- [Source]
This started off as something of an experiment but I must say it's going surprisingly well. Moodle's flexibility continually amazes me. However, I think I'm going to have to make some changes to Moodle to make this work as it should and was wondering if anyone else had played around with two column layouts?
For the time being the two questions on my mind are:
can you force all sideblocks to one side or the other via an Admin setting or via PHP code in your theme?
failing that, does anyone know why the empty left column of sideblocks grows larger in edit mode? (not the right column, where the Blocks menu turns up, but the empty side)
the manifesto
Besides being a pleasant theme to look at, there's a few serious reasons why I'm porting this theme:
there's a world of open source themes out there, waiting for the artistically challenged to steal/leverage them
my colleagues were worried that from a pedagogy/usability point of view, the course content was being usurped by sideblocks coming before them in the natural order of reading (which is left to right for English).
the wide screens of text were bugging me because of their lack of readability. This theme should be closer to the line length of an average novel or textbook.
many themes have sideblocks that are visually imposing beyond their level of importance. You can see this clearly but comparing my current screenshot (with big black headings left over from a previous theme) and the standard Kubrick side-column which is quite unobtrusive. I will also take this opportunity, if it is possible, to remove many of the sideblock icons which I think are superflous.
easy customisation. The Kubrick theme has taken the weblogging world by storm partly, I think, because it's major 'feature', the header, can be customised with ease, and the rest of it is quite subtle so people don't mind that part looking the same as many other sites.

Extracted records
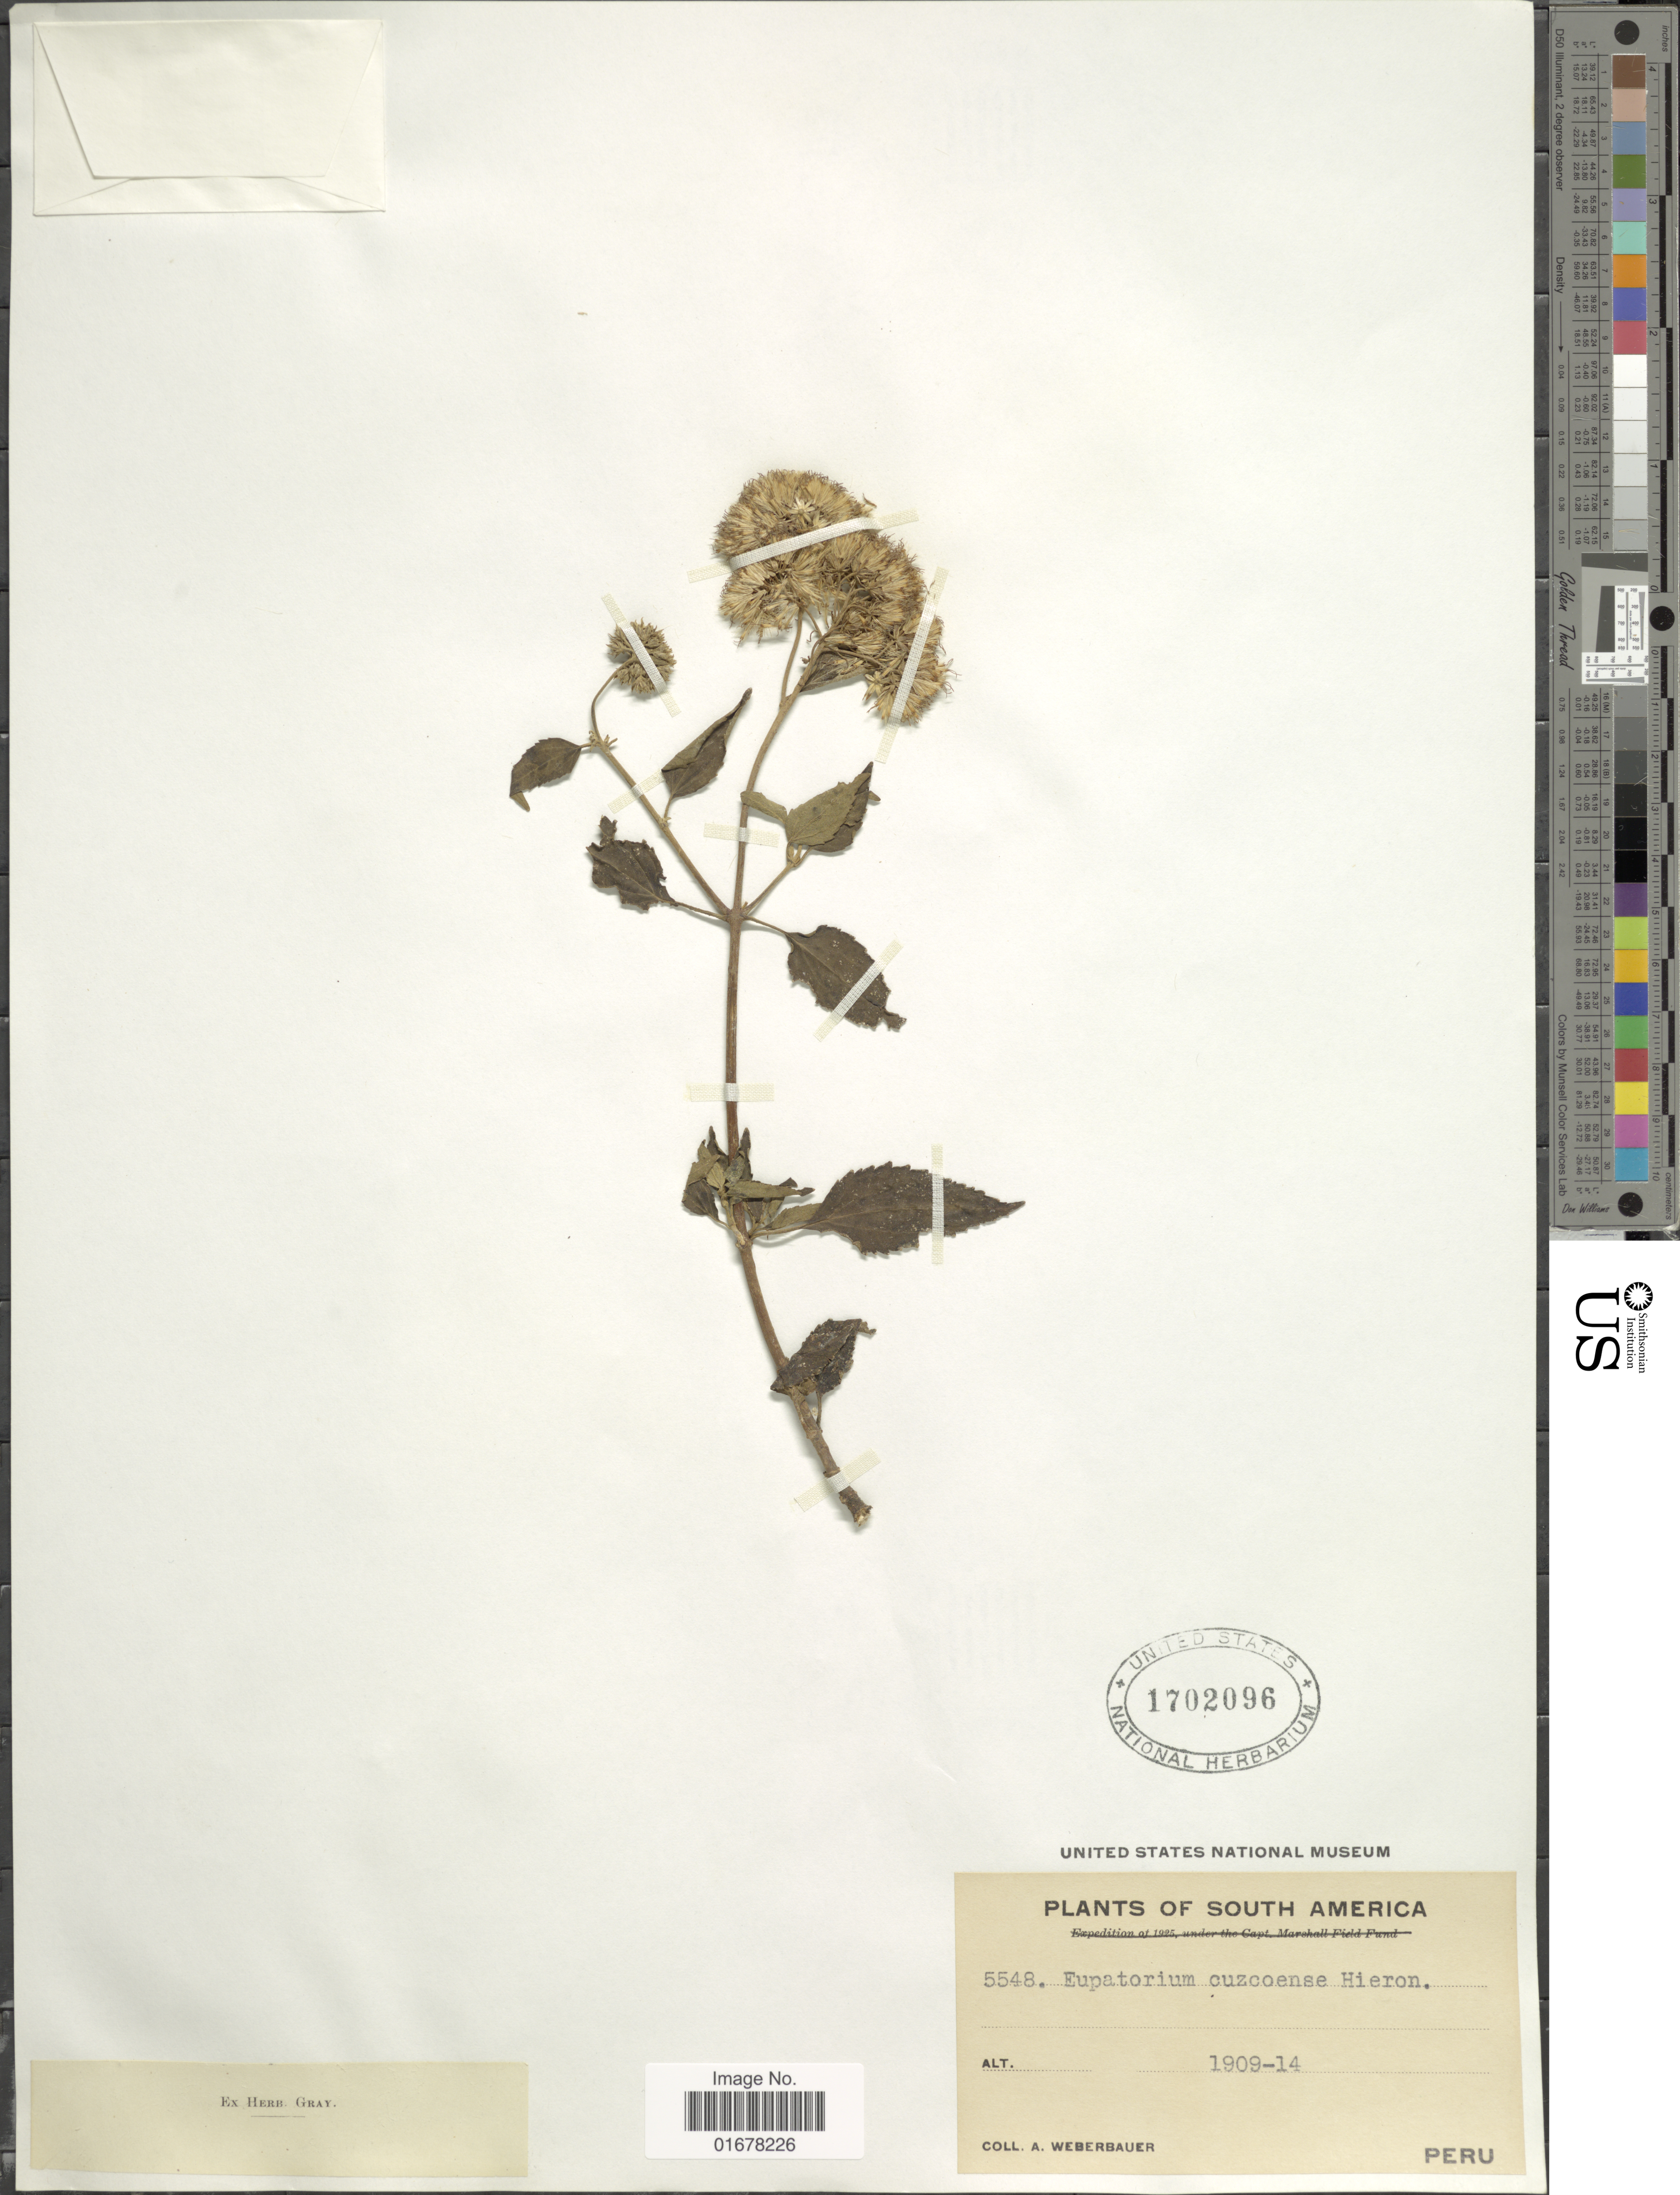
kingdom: Plantae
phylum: Tracheophyta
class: Magnoliopsida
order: Asterales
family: Asteraceae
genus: Ageratina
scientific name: Ageratina cuzcoensis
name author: (Hieron.) R.M. King & H. Rob.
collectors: A. Weberbauer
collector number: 5548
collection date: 1909/1914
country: Peru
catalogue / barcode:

- [Problem A]
List each reason the Moodle theme post gives for porting the theme.
- [Problem B]
Reproduce the museum catalog records, beginning at the line that contains "scientific name: Ageratina cuzcoensis" and ending after the last line of the records.
The museum catalog records are unrelated to the Moodle theme post.

- [Final result A]
- Many open source themes are available for the artistically challenged to steal or leverage.
- Colleagues worried that sideblocks placed before the course content in the natural reading order were usurping that content.
- Wide screens of text lacked readability, and the theme should come closer to the line length of an average novel or textbook.
- Many themes have sideblocks that are visually imposing beyond their level of importance.
- The theme allows easy customisation, since its header can be customised with ease and the rest is subtle.

- [Final result B]
scientific name: Ageratina cuzcoensis
name author: (Hieron.) R.M. King & H. Rob.
collectors: A. Weberbauer
collector number: 5548
collection date: 1909/1914
country: Peru
catalogue / barcode:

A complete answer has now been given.